High nitrogen steels (HNS) are a new class of high alloy martensitic, austenitic or duplex grades with up to 0.9 mass% of N in solid solution. They are applied e.g. to stainless tools and bearings, in chemical engineering and for high strength non-magnetic components.

Dissolving Nitrogen into Steels

In contrast to carbon, nitrogen is a volatile element and therefore requires special measures to be dissolved in the melt. The first one consists of alloying. The Nitrogen solubility increases in the following order of elements Xi = N, C, Si, Al, Ni, Co, Cu/W, Mo, Mn, Cr, Nb, V, Ti, the oblique indicating the change from repulsing to attracting elements. As the solubility product of Nb, V and Ti in austenite is rather low, the Nitrogen solubility of HNS is mainly based on Cr, shifting the majority of alloys into the stainless range. The second measure is to further raise the Nintrogen content of the melt by applying nitrogen pressure. Pressurised electroslag remelting (PESR) is commercially available producing ingots of up to 20 tons in weight. The third measure makes use of the high uptake of Nitrogen in austenite. Respective steel powder is subjected to solid state nitriding and than compacted by hot isostatic pressing (HIP). This allows for the highest Nitrogen content, e.g. 3 mass% in stainless powder metallurgical (PM) tool steels containing e.g. wear resistant NbN nitrides embedded in a martensitic matrix. Measures two and three may lead to Nitrogen contents in the steel, which are above the solubility at temperatures of hardening or solution annealing, if carried out at the partial pressure of nitrogen in air.

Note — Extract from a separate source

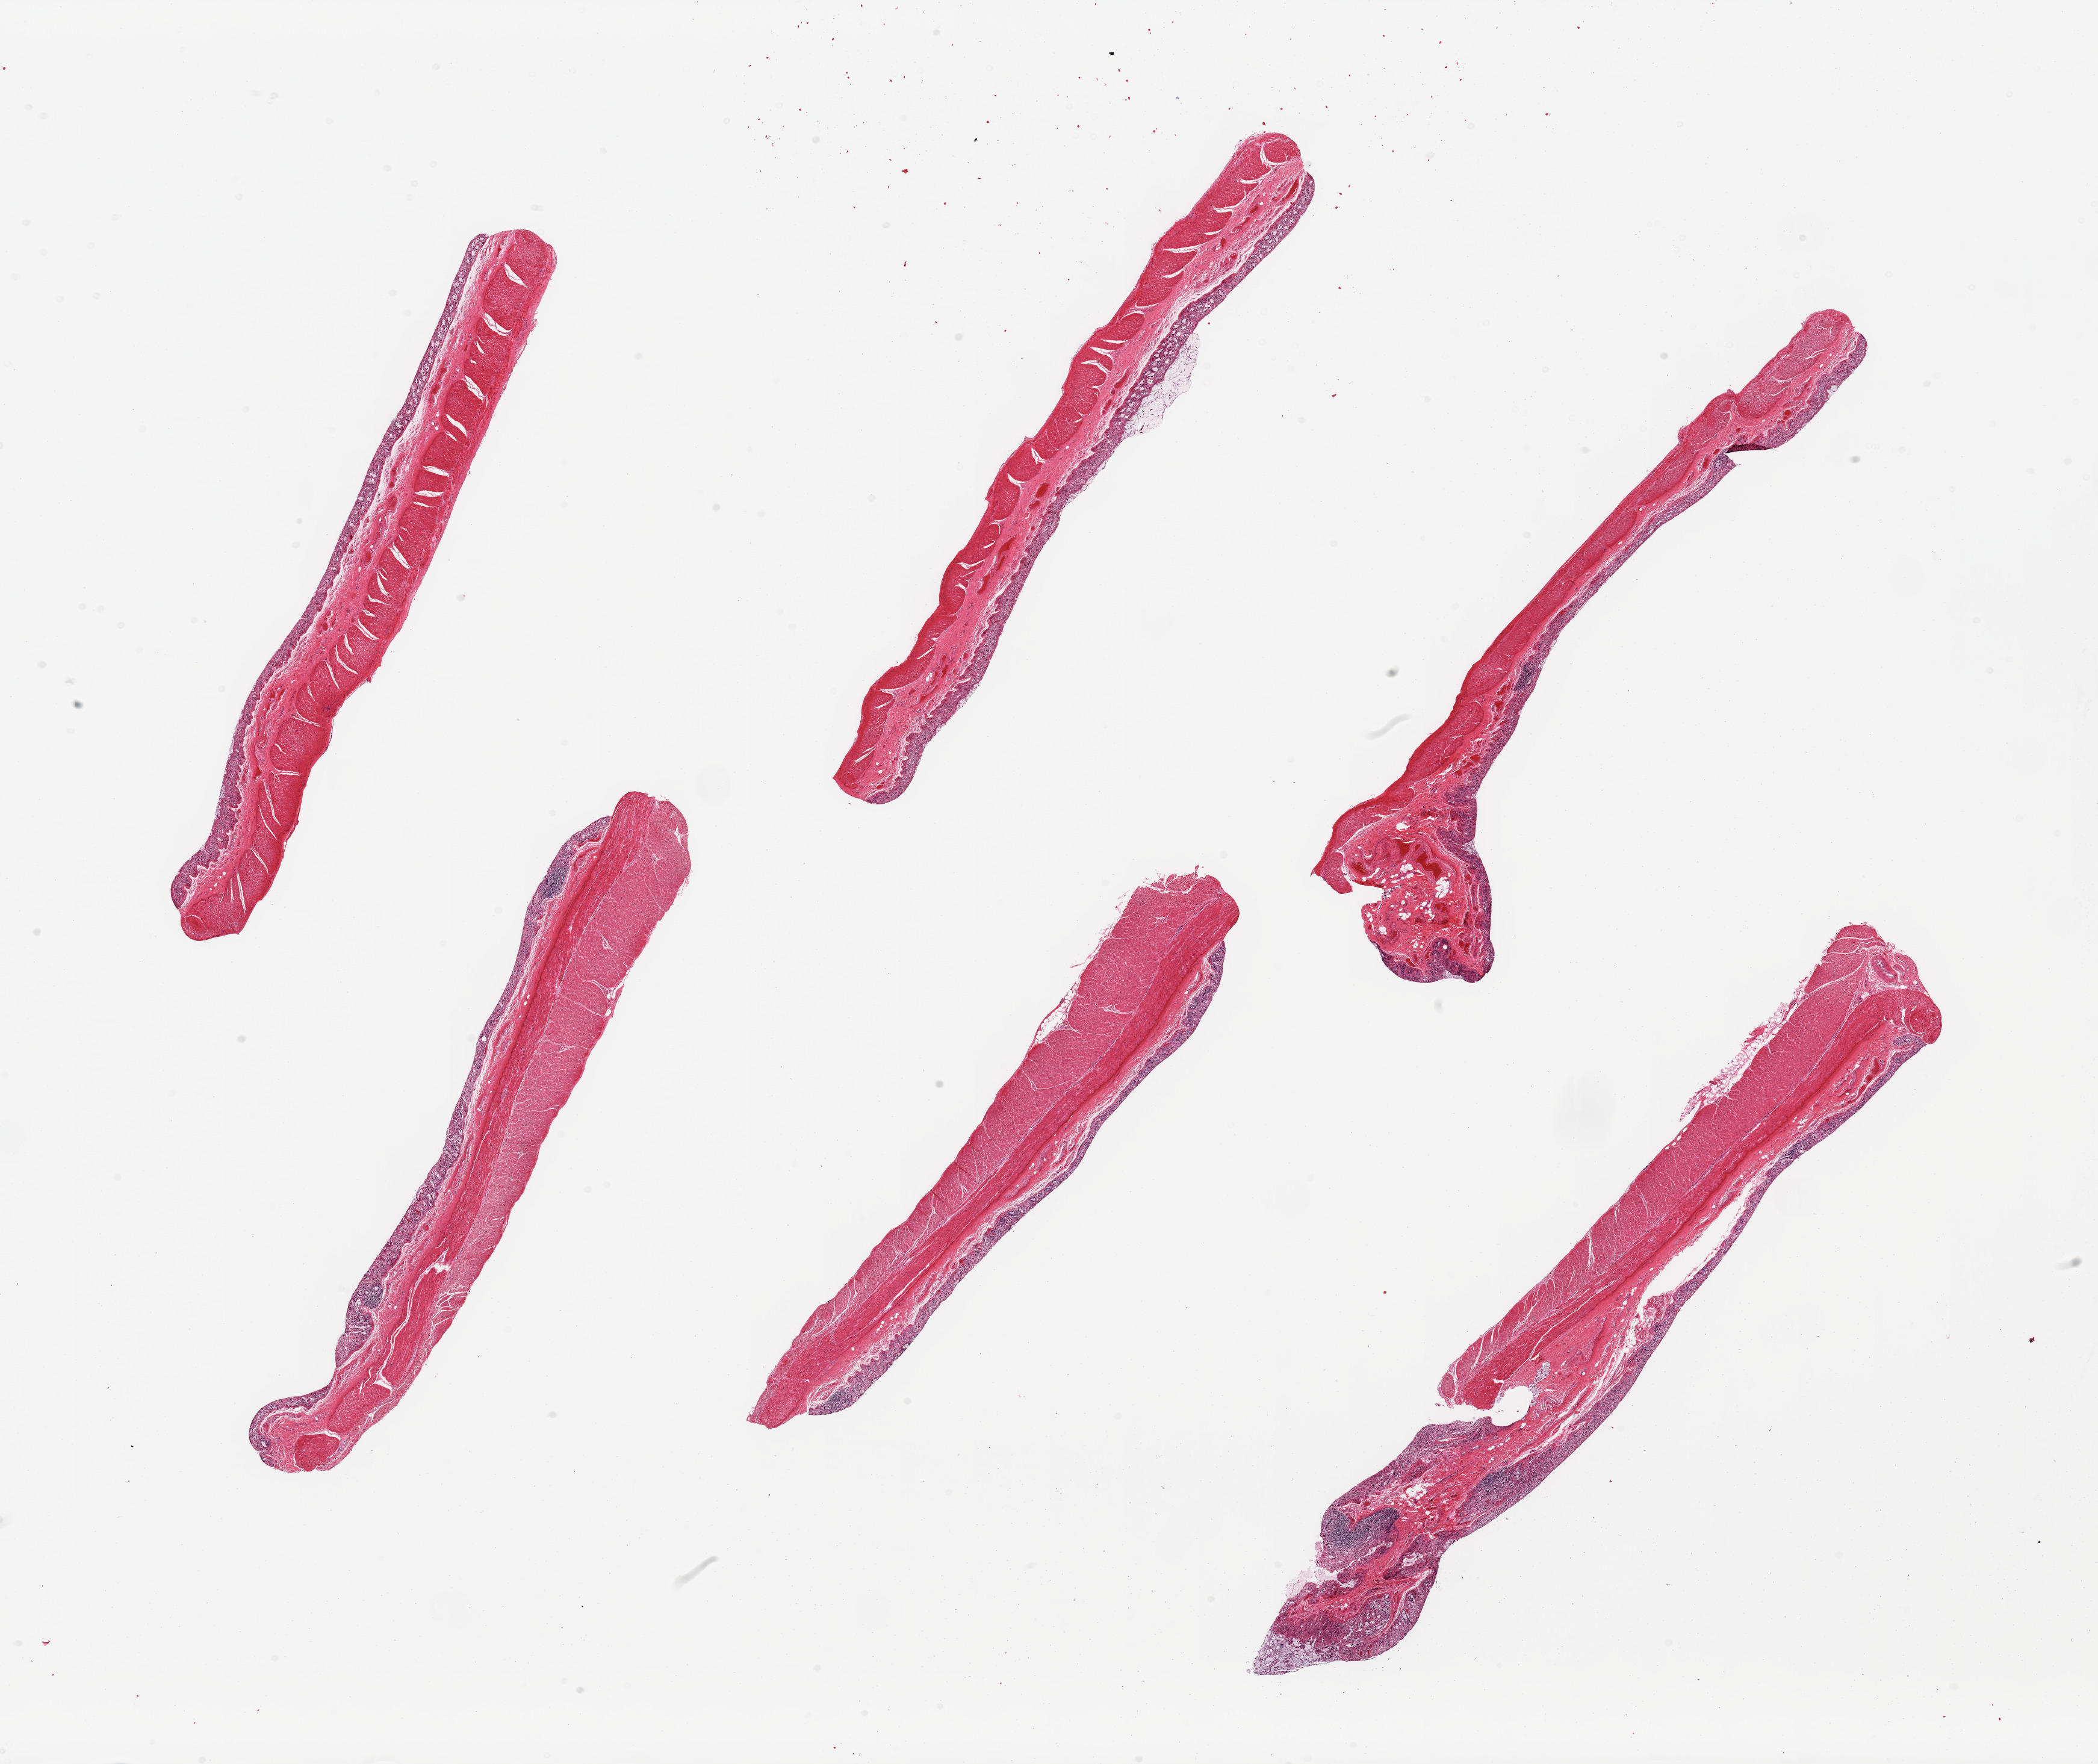
H&E whole-slide image — low-resolution overview of the scanned area, about 27.6 x 23.2 mm; PAXgene-fixed, paraffin-embedded tissue; sampled site (target tissue): transverse colon; tissue donor sample. Male donor.
Review note (as recorded): 6 pieces; mucosa severely autolyzed, muscularis intact.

Interactions of Alloy Nitrogen

Thus the interaction of alloy nitrogen with the furnace atmosphere or vacuum may differ considerably from carbon and require specific precautions. At first one has to look at the thermodynamic equilibrium between the steel surface and the surrounding atmosphere. Next the kinetics of phase transformations in the whole cross section are of interest to avoid e.g. embrittling precipitates. This is especially important for stainless austenitic steels, which are usually low in carbon but may contain up to 0.9 mass% nitrogen. Finally the expected changes in volume and the resistance to oxidation of HNS during heat treatment have to be considered in comparison to respective carbon grades.